Elaborating on the cost factor, Maner notes: “Typically, legacy storage systems are about a thousand dollars per terabyte — last year, 9 billion dollars-worth of new storage was sold for 9 exabytes. Our average cost is 80-90 percent lower at list price — we have deals at $100-$250 per terabyte…our customers love this low-cost model.”
The ‘rush’ to SDS
So why, given all these advantages, isn’t every enterprise rushing to convert its data centre to Nexenta-style software-defined storage? Most customers with legacy systems are understandably cautious, said Maner: “All these new storage companies coming in, based on hardware, try to forklift the legacy people out. But customers say ‘I don’t want to forklift things out, because I cannot disrupt my business processes — but everything new, all the new workloads, I want to move to software-defined storage.”
And can data centre managers easily reuse existing storage, from legacy systems, in new software-defined solutions? “That’s not difficult at all,” said Maner; “To give an example: about two years ago a customer, GoDaddy, said to us, ‘We are a NetApp/EMC shop, we are using all legacy and we want to move because the cost is so high, but we cannot move everything because we have thousands of end users and enterprises using our system as a service provider, and we cannot have any disruption of data migration. How about we start moving some of our new workloads?’ They started using it [Nexenta’s solution], and six months later they came back and said, ‘we’re going to move more — it works, it’s so low-cost, we love it’. Today, after two years, we run 22 petabytes — almost all their storage. So people are rushing — as fast as they can.”
The SDS competition
How does Nexenta position itself against other software-defined storage players — do they all define SDS somewhat differently?
Maner answered this with an anecdote: “I was on a Citigroup keynote panel with CEOs from Tintri, Nutanix, Tegile, NetApp, Simplivity, Pure Storage…name the company, there were ten of us. We were asked to give a 30-second introduction to our companies, and I was the last guy. Every single one said: ‘We are the global leader in software-defined storage’ and I’m like ‘Oh my God — everyone’s the leader in software-defined storage!’. So it comes to me, and I ask them: ‘Can I download your software, today, from your website and put it on a Fujitsu server, a Dell server or whatever and start running my storage?’. Of course, none of them can. They are nothing different from NetApp — the only difference is their appliances are from SuperMicro or Quanta.”

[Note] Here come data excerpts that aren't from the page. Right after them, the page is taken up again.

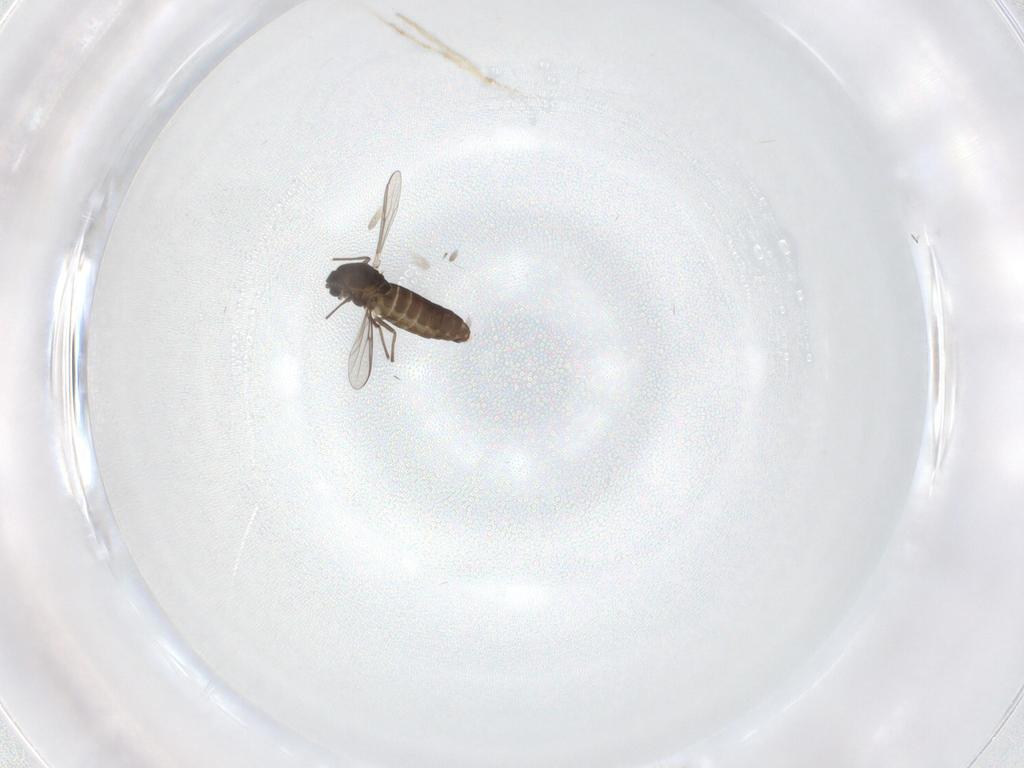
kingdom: Animalia
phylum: Arthropoda
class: Insecta
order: Diptera
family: Chironomidae
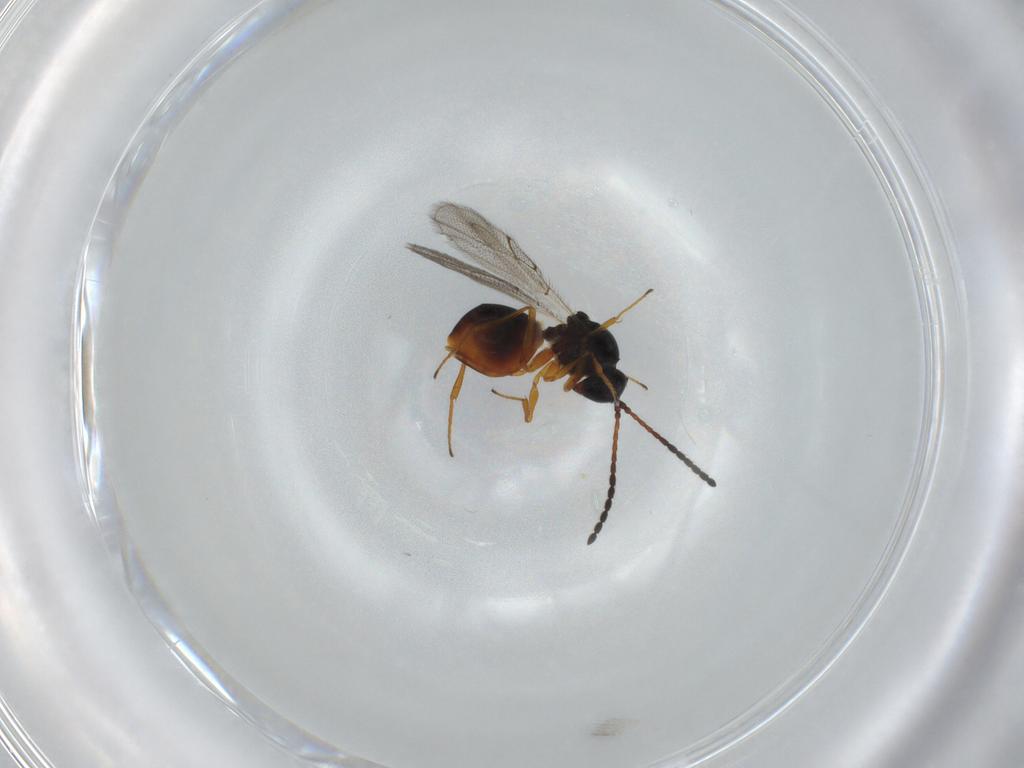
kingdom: Animalia
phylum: Arthropoda
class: Insecta
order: Hymenoptera
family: Figitidae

As for the pure-play software companies, Maner characterised them thus: “VMware wants to sell a complete vCloud stack, and competes against Microsoft and Red Hat; Red Hat wants to sell the complete Red Hat stack and competes against Microsoft and VMware; and Microsoft wants to sell the entire Azure stack against VMware vCloud and Red Hat. Nexenta is the only pure-play software-defined storage solution on any protocol, any architecture (scale up or scale out), any server, any disk and any cloud platform. No one customer uses one stack: they use VMware here, Citrix there, Microsoft there, Amazon services for some workloads…so we give them the choice, unlike anybody else.”
The open-source-driven, software-defined enterprise
With the data universe expanding so rapidly, is there any other way to manage information other than via a hardware-agnostic, software-defined model?
“Economically it [the legacy alternative] is not feasible, it’s as simple as that,” said Maner. “Not only for storage — for compute, for networking…the entire software-defined data centre. There’s also what we call the ‘open-source-driven software-defined enterprise’ — from the data centre to end users, from the infrastructure to apps. Obviously we are a small piece of that, but a very important piece.”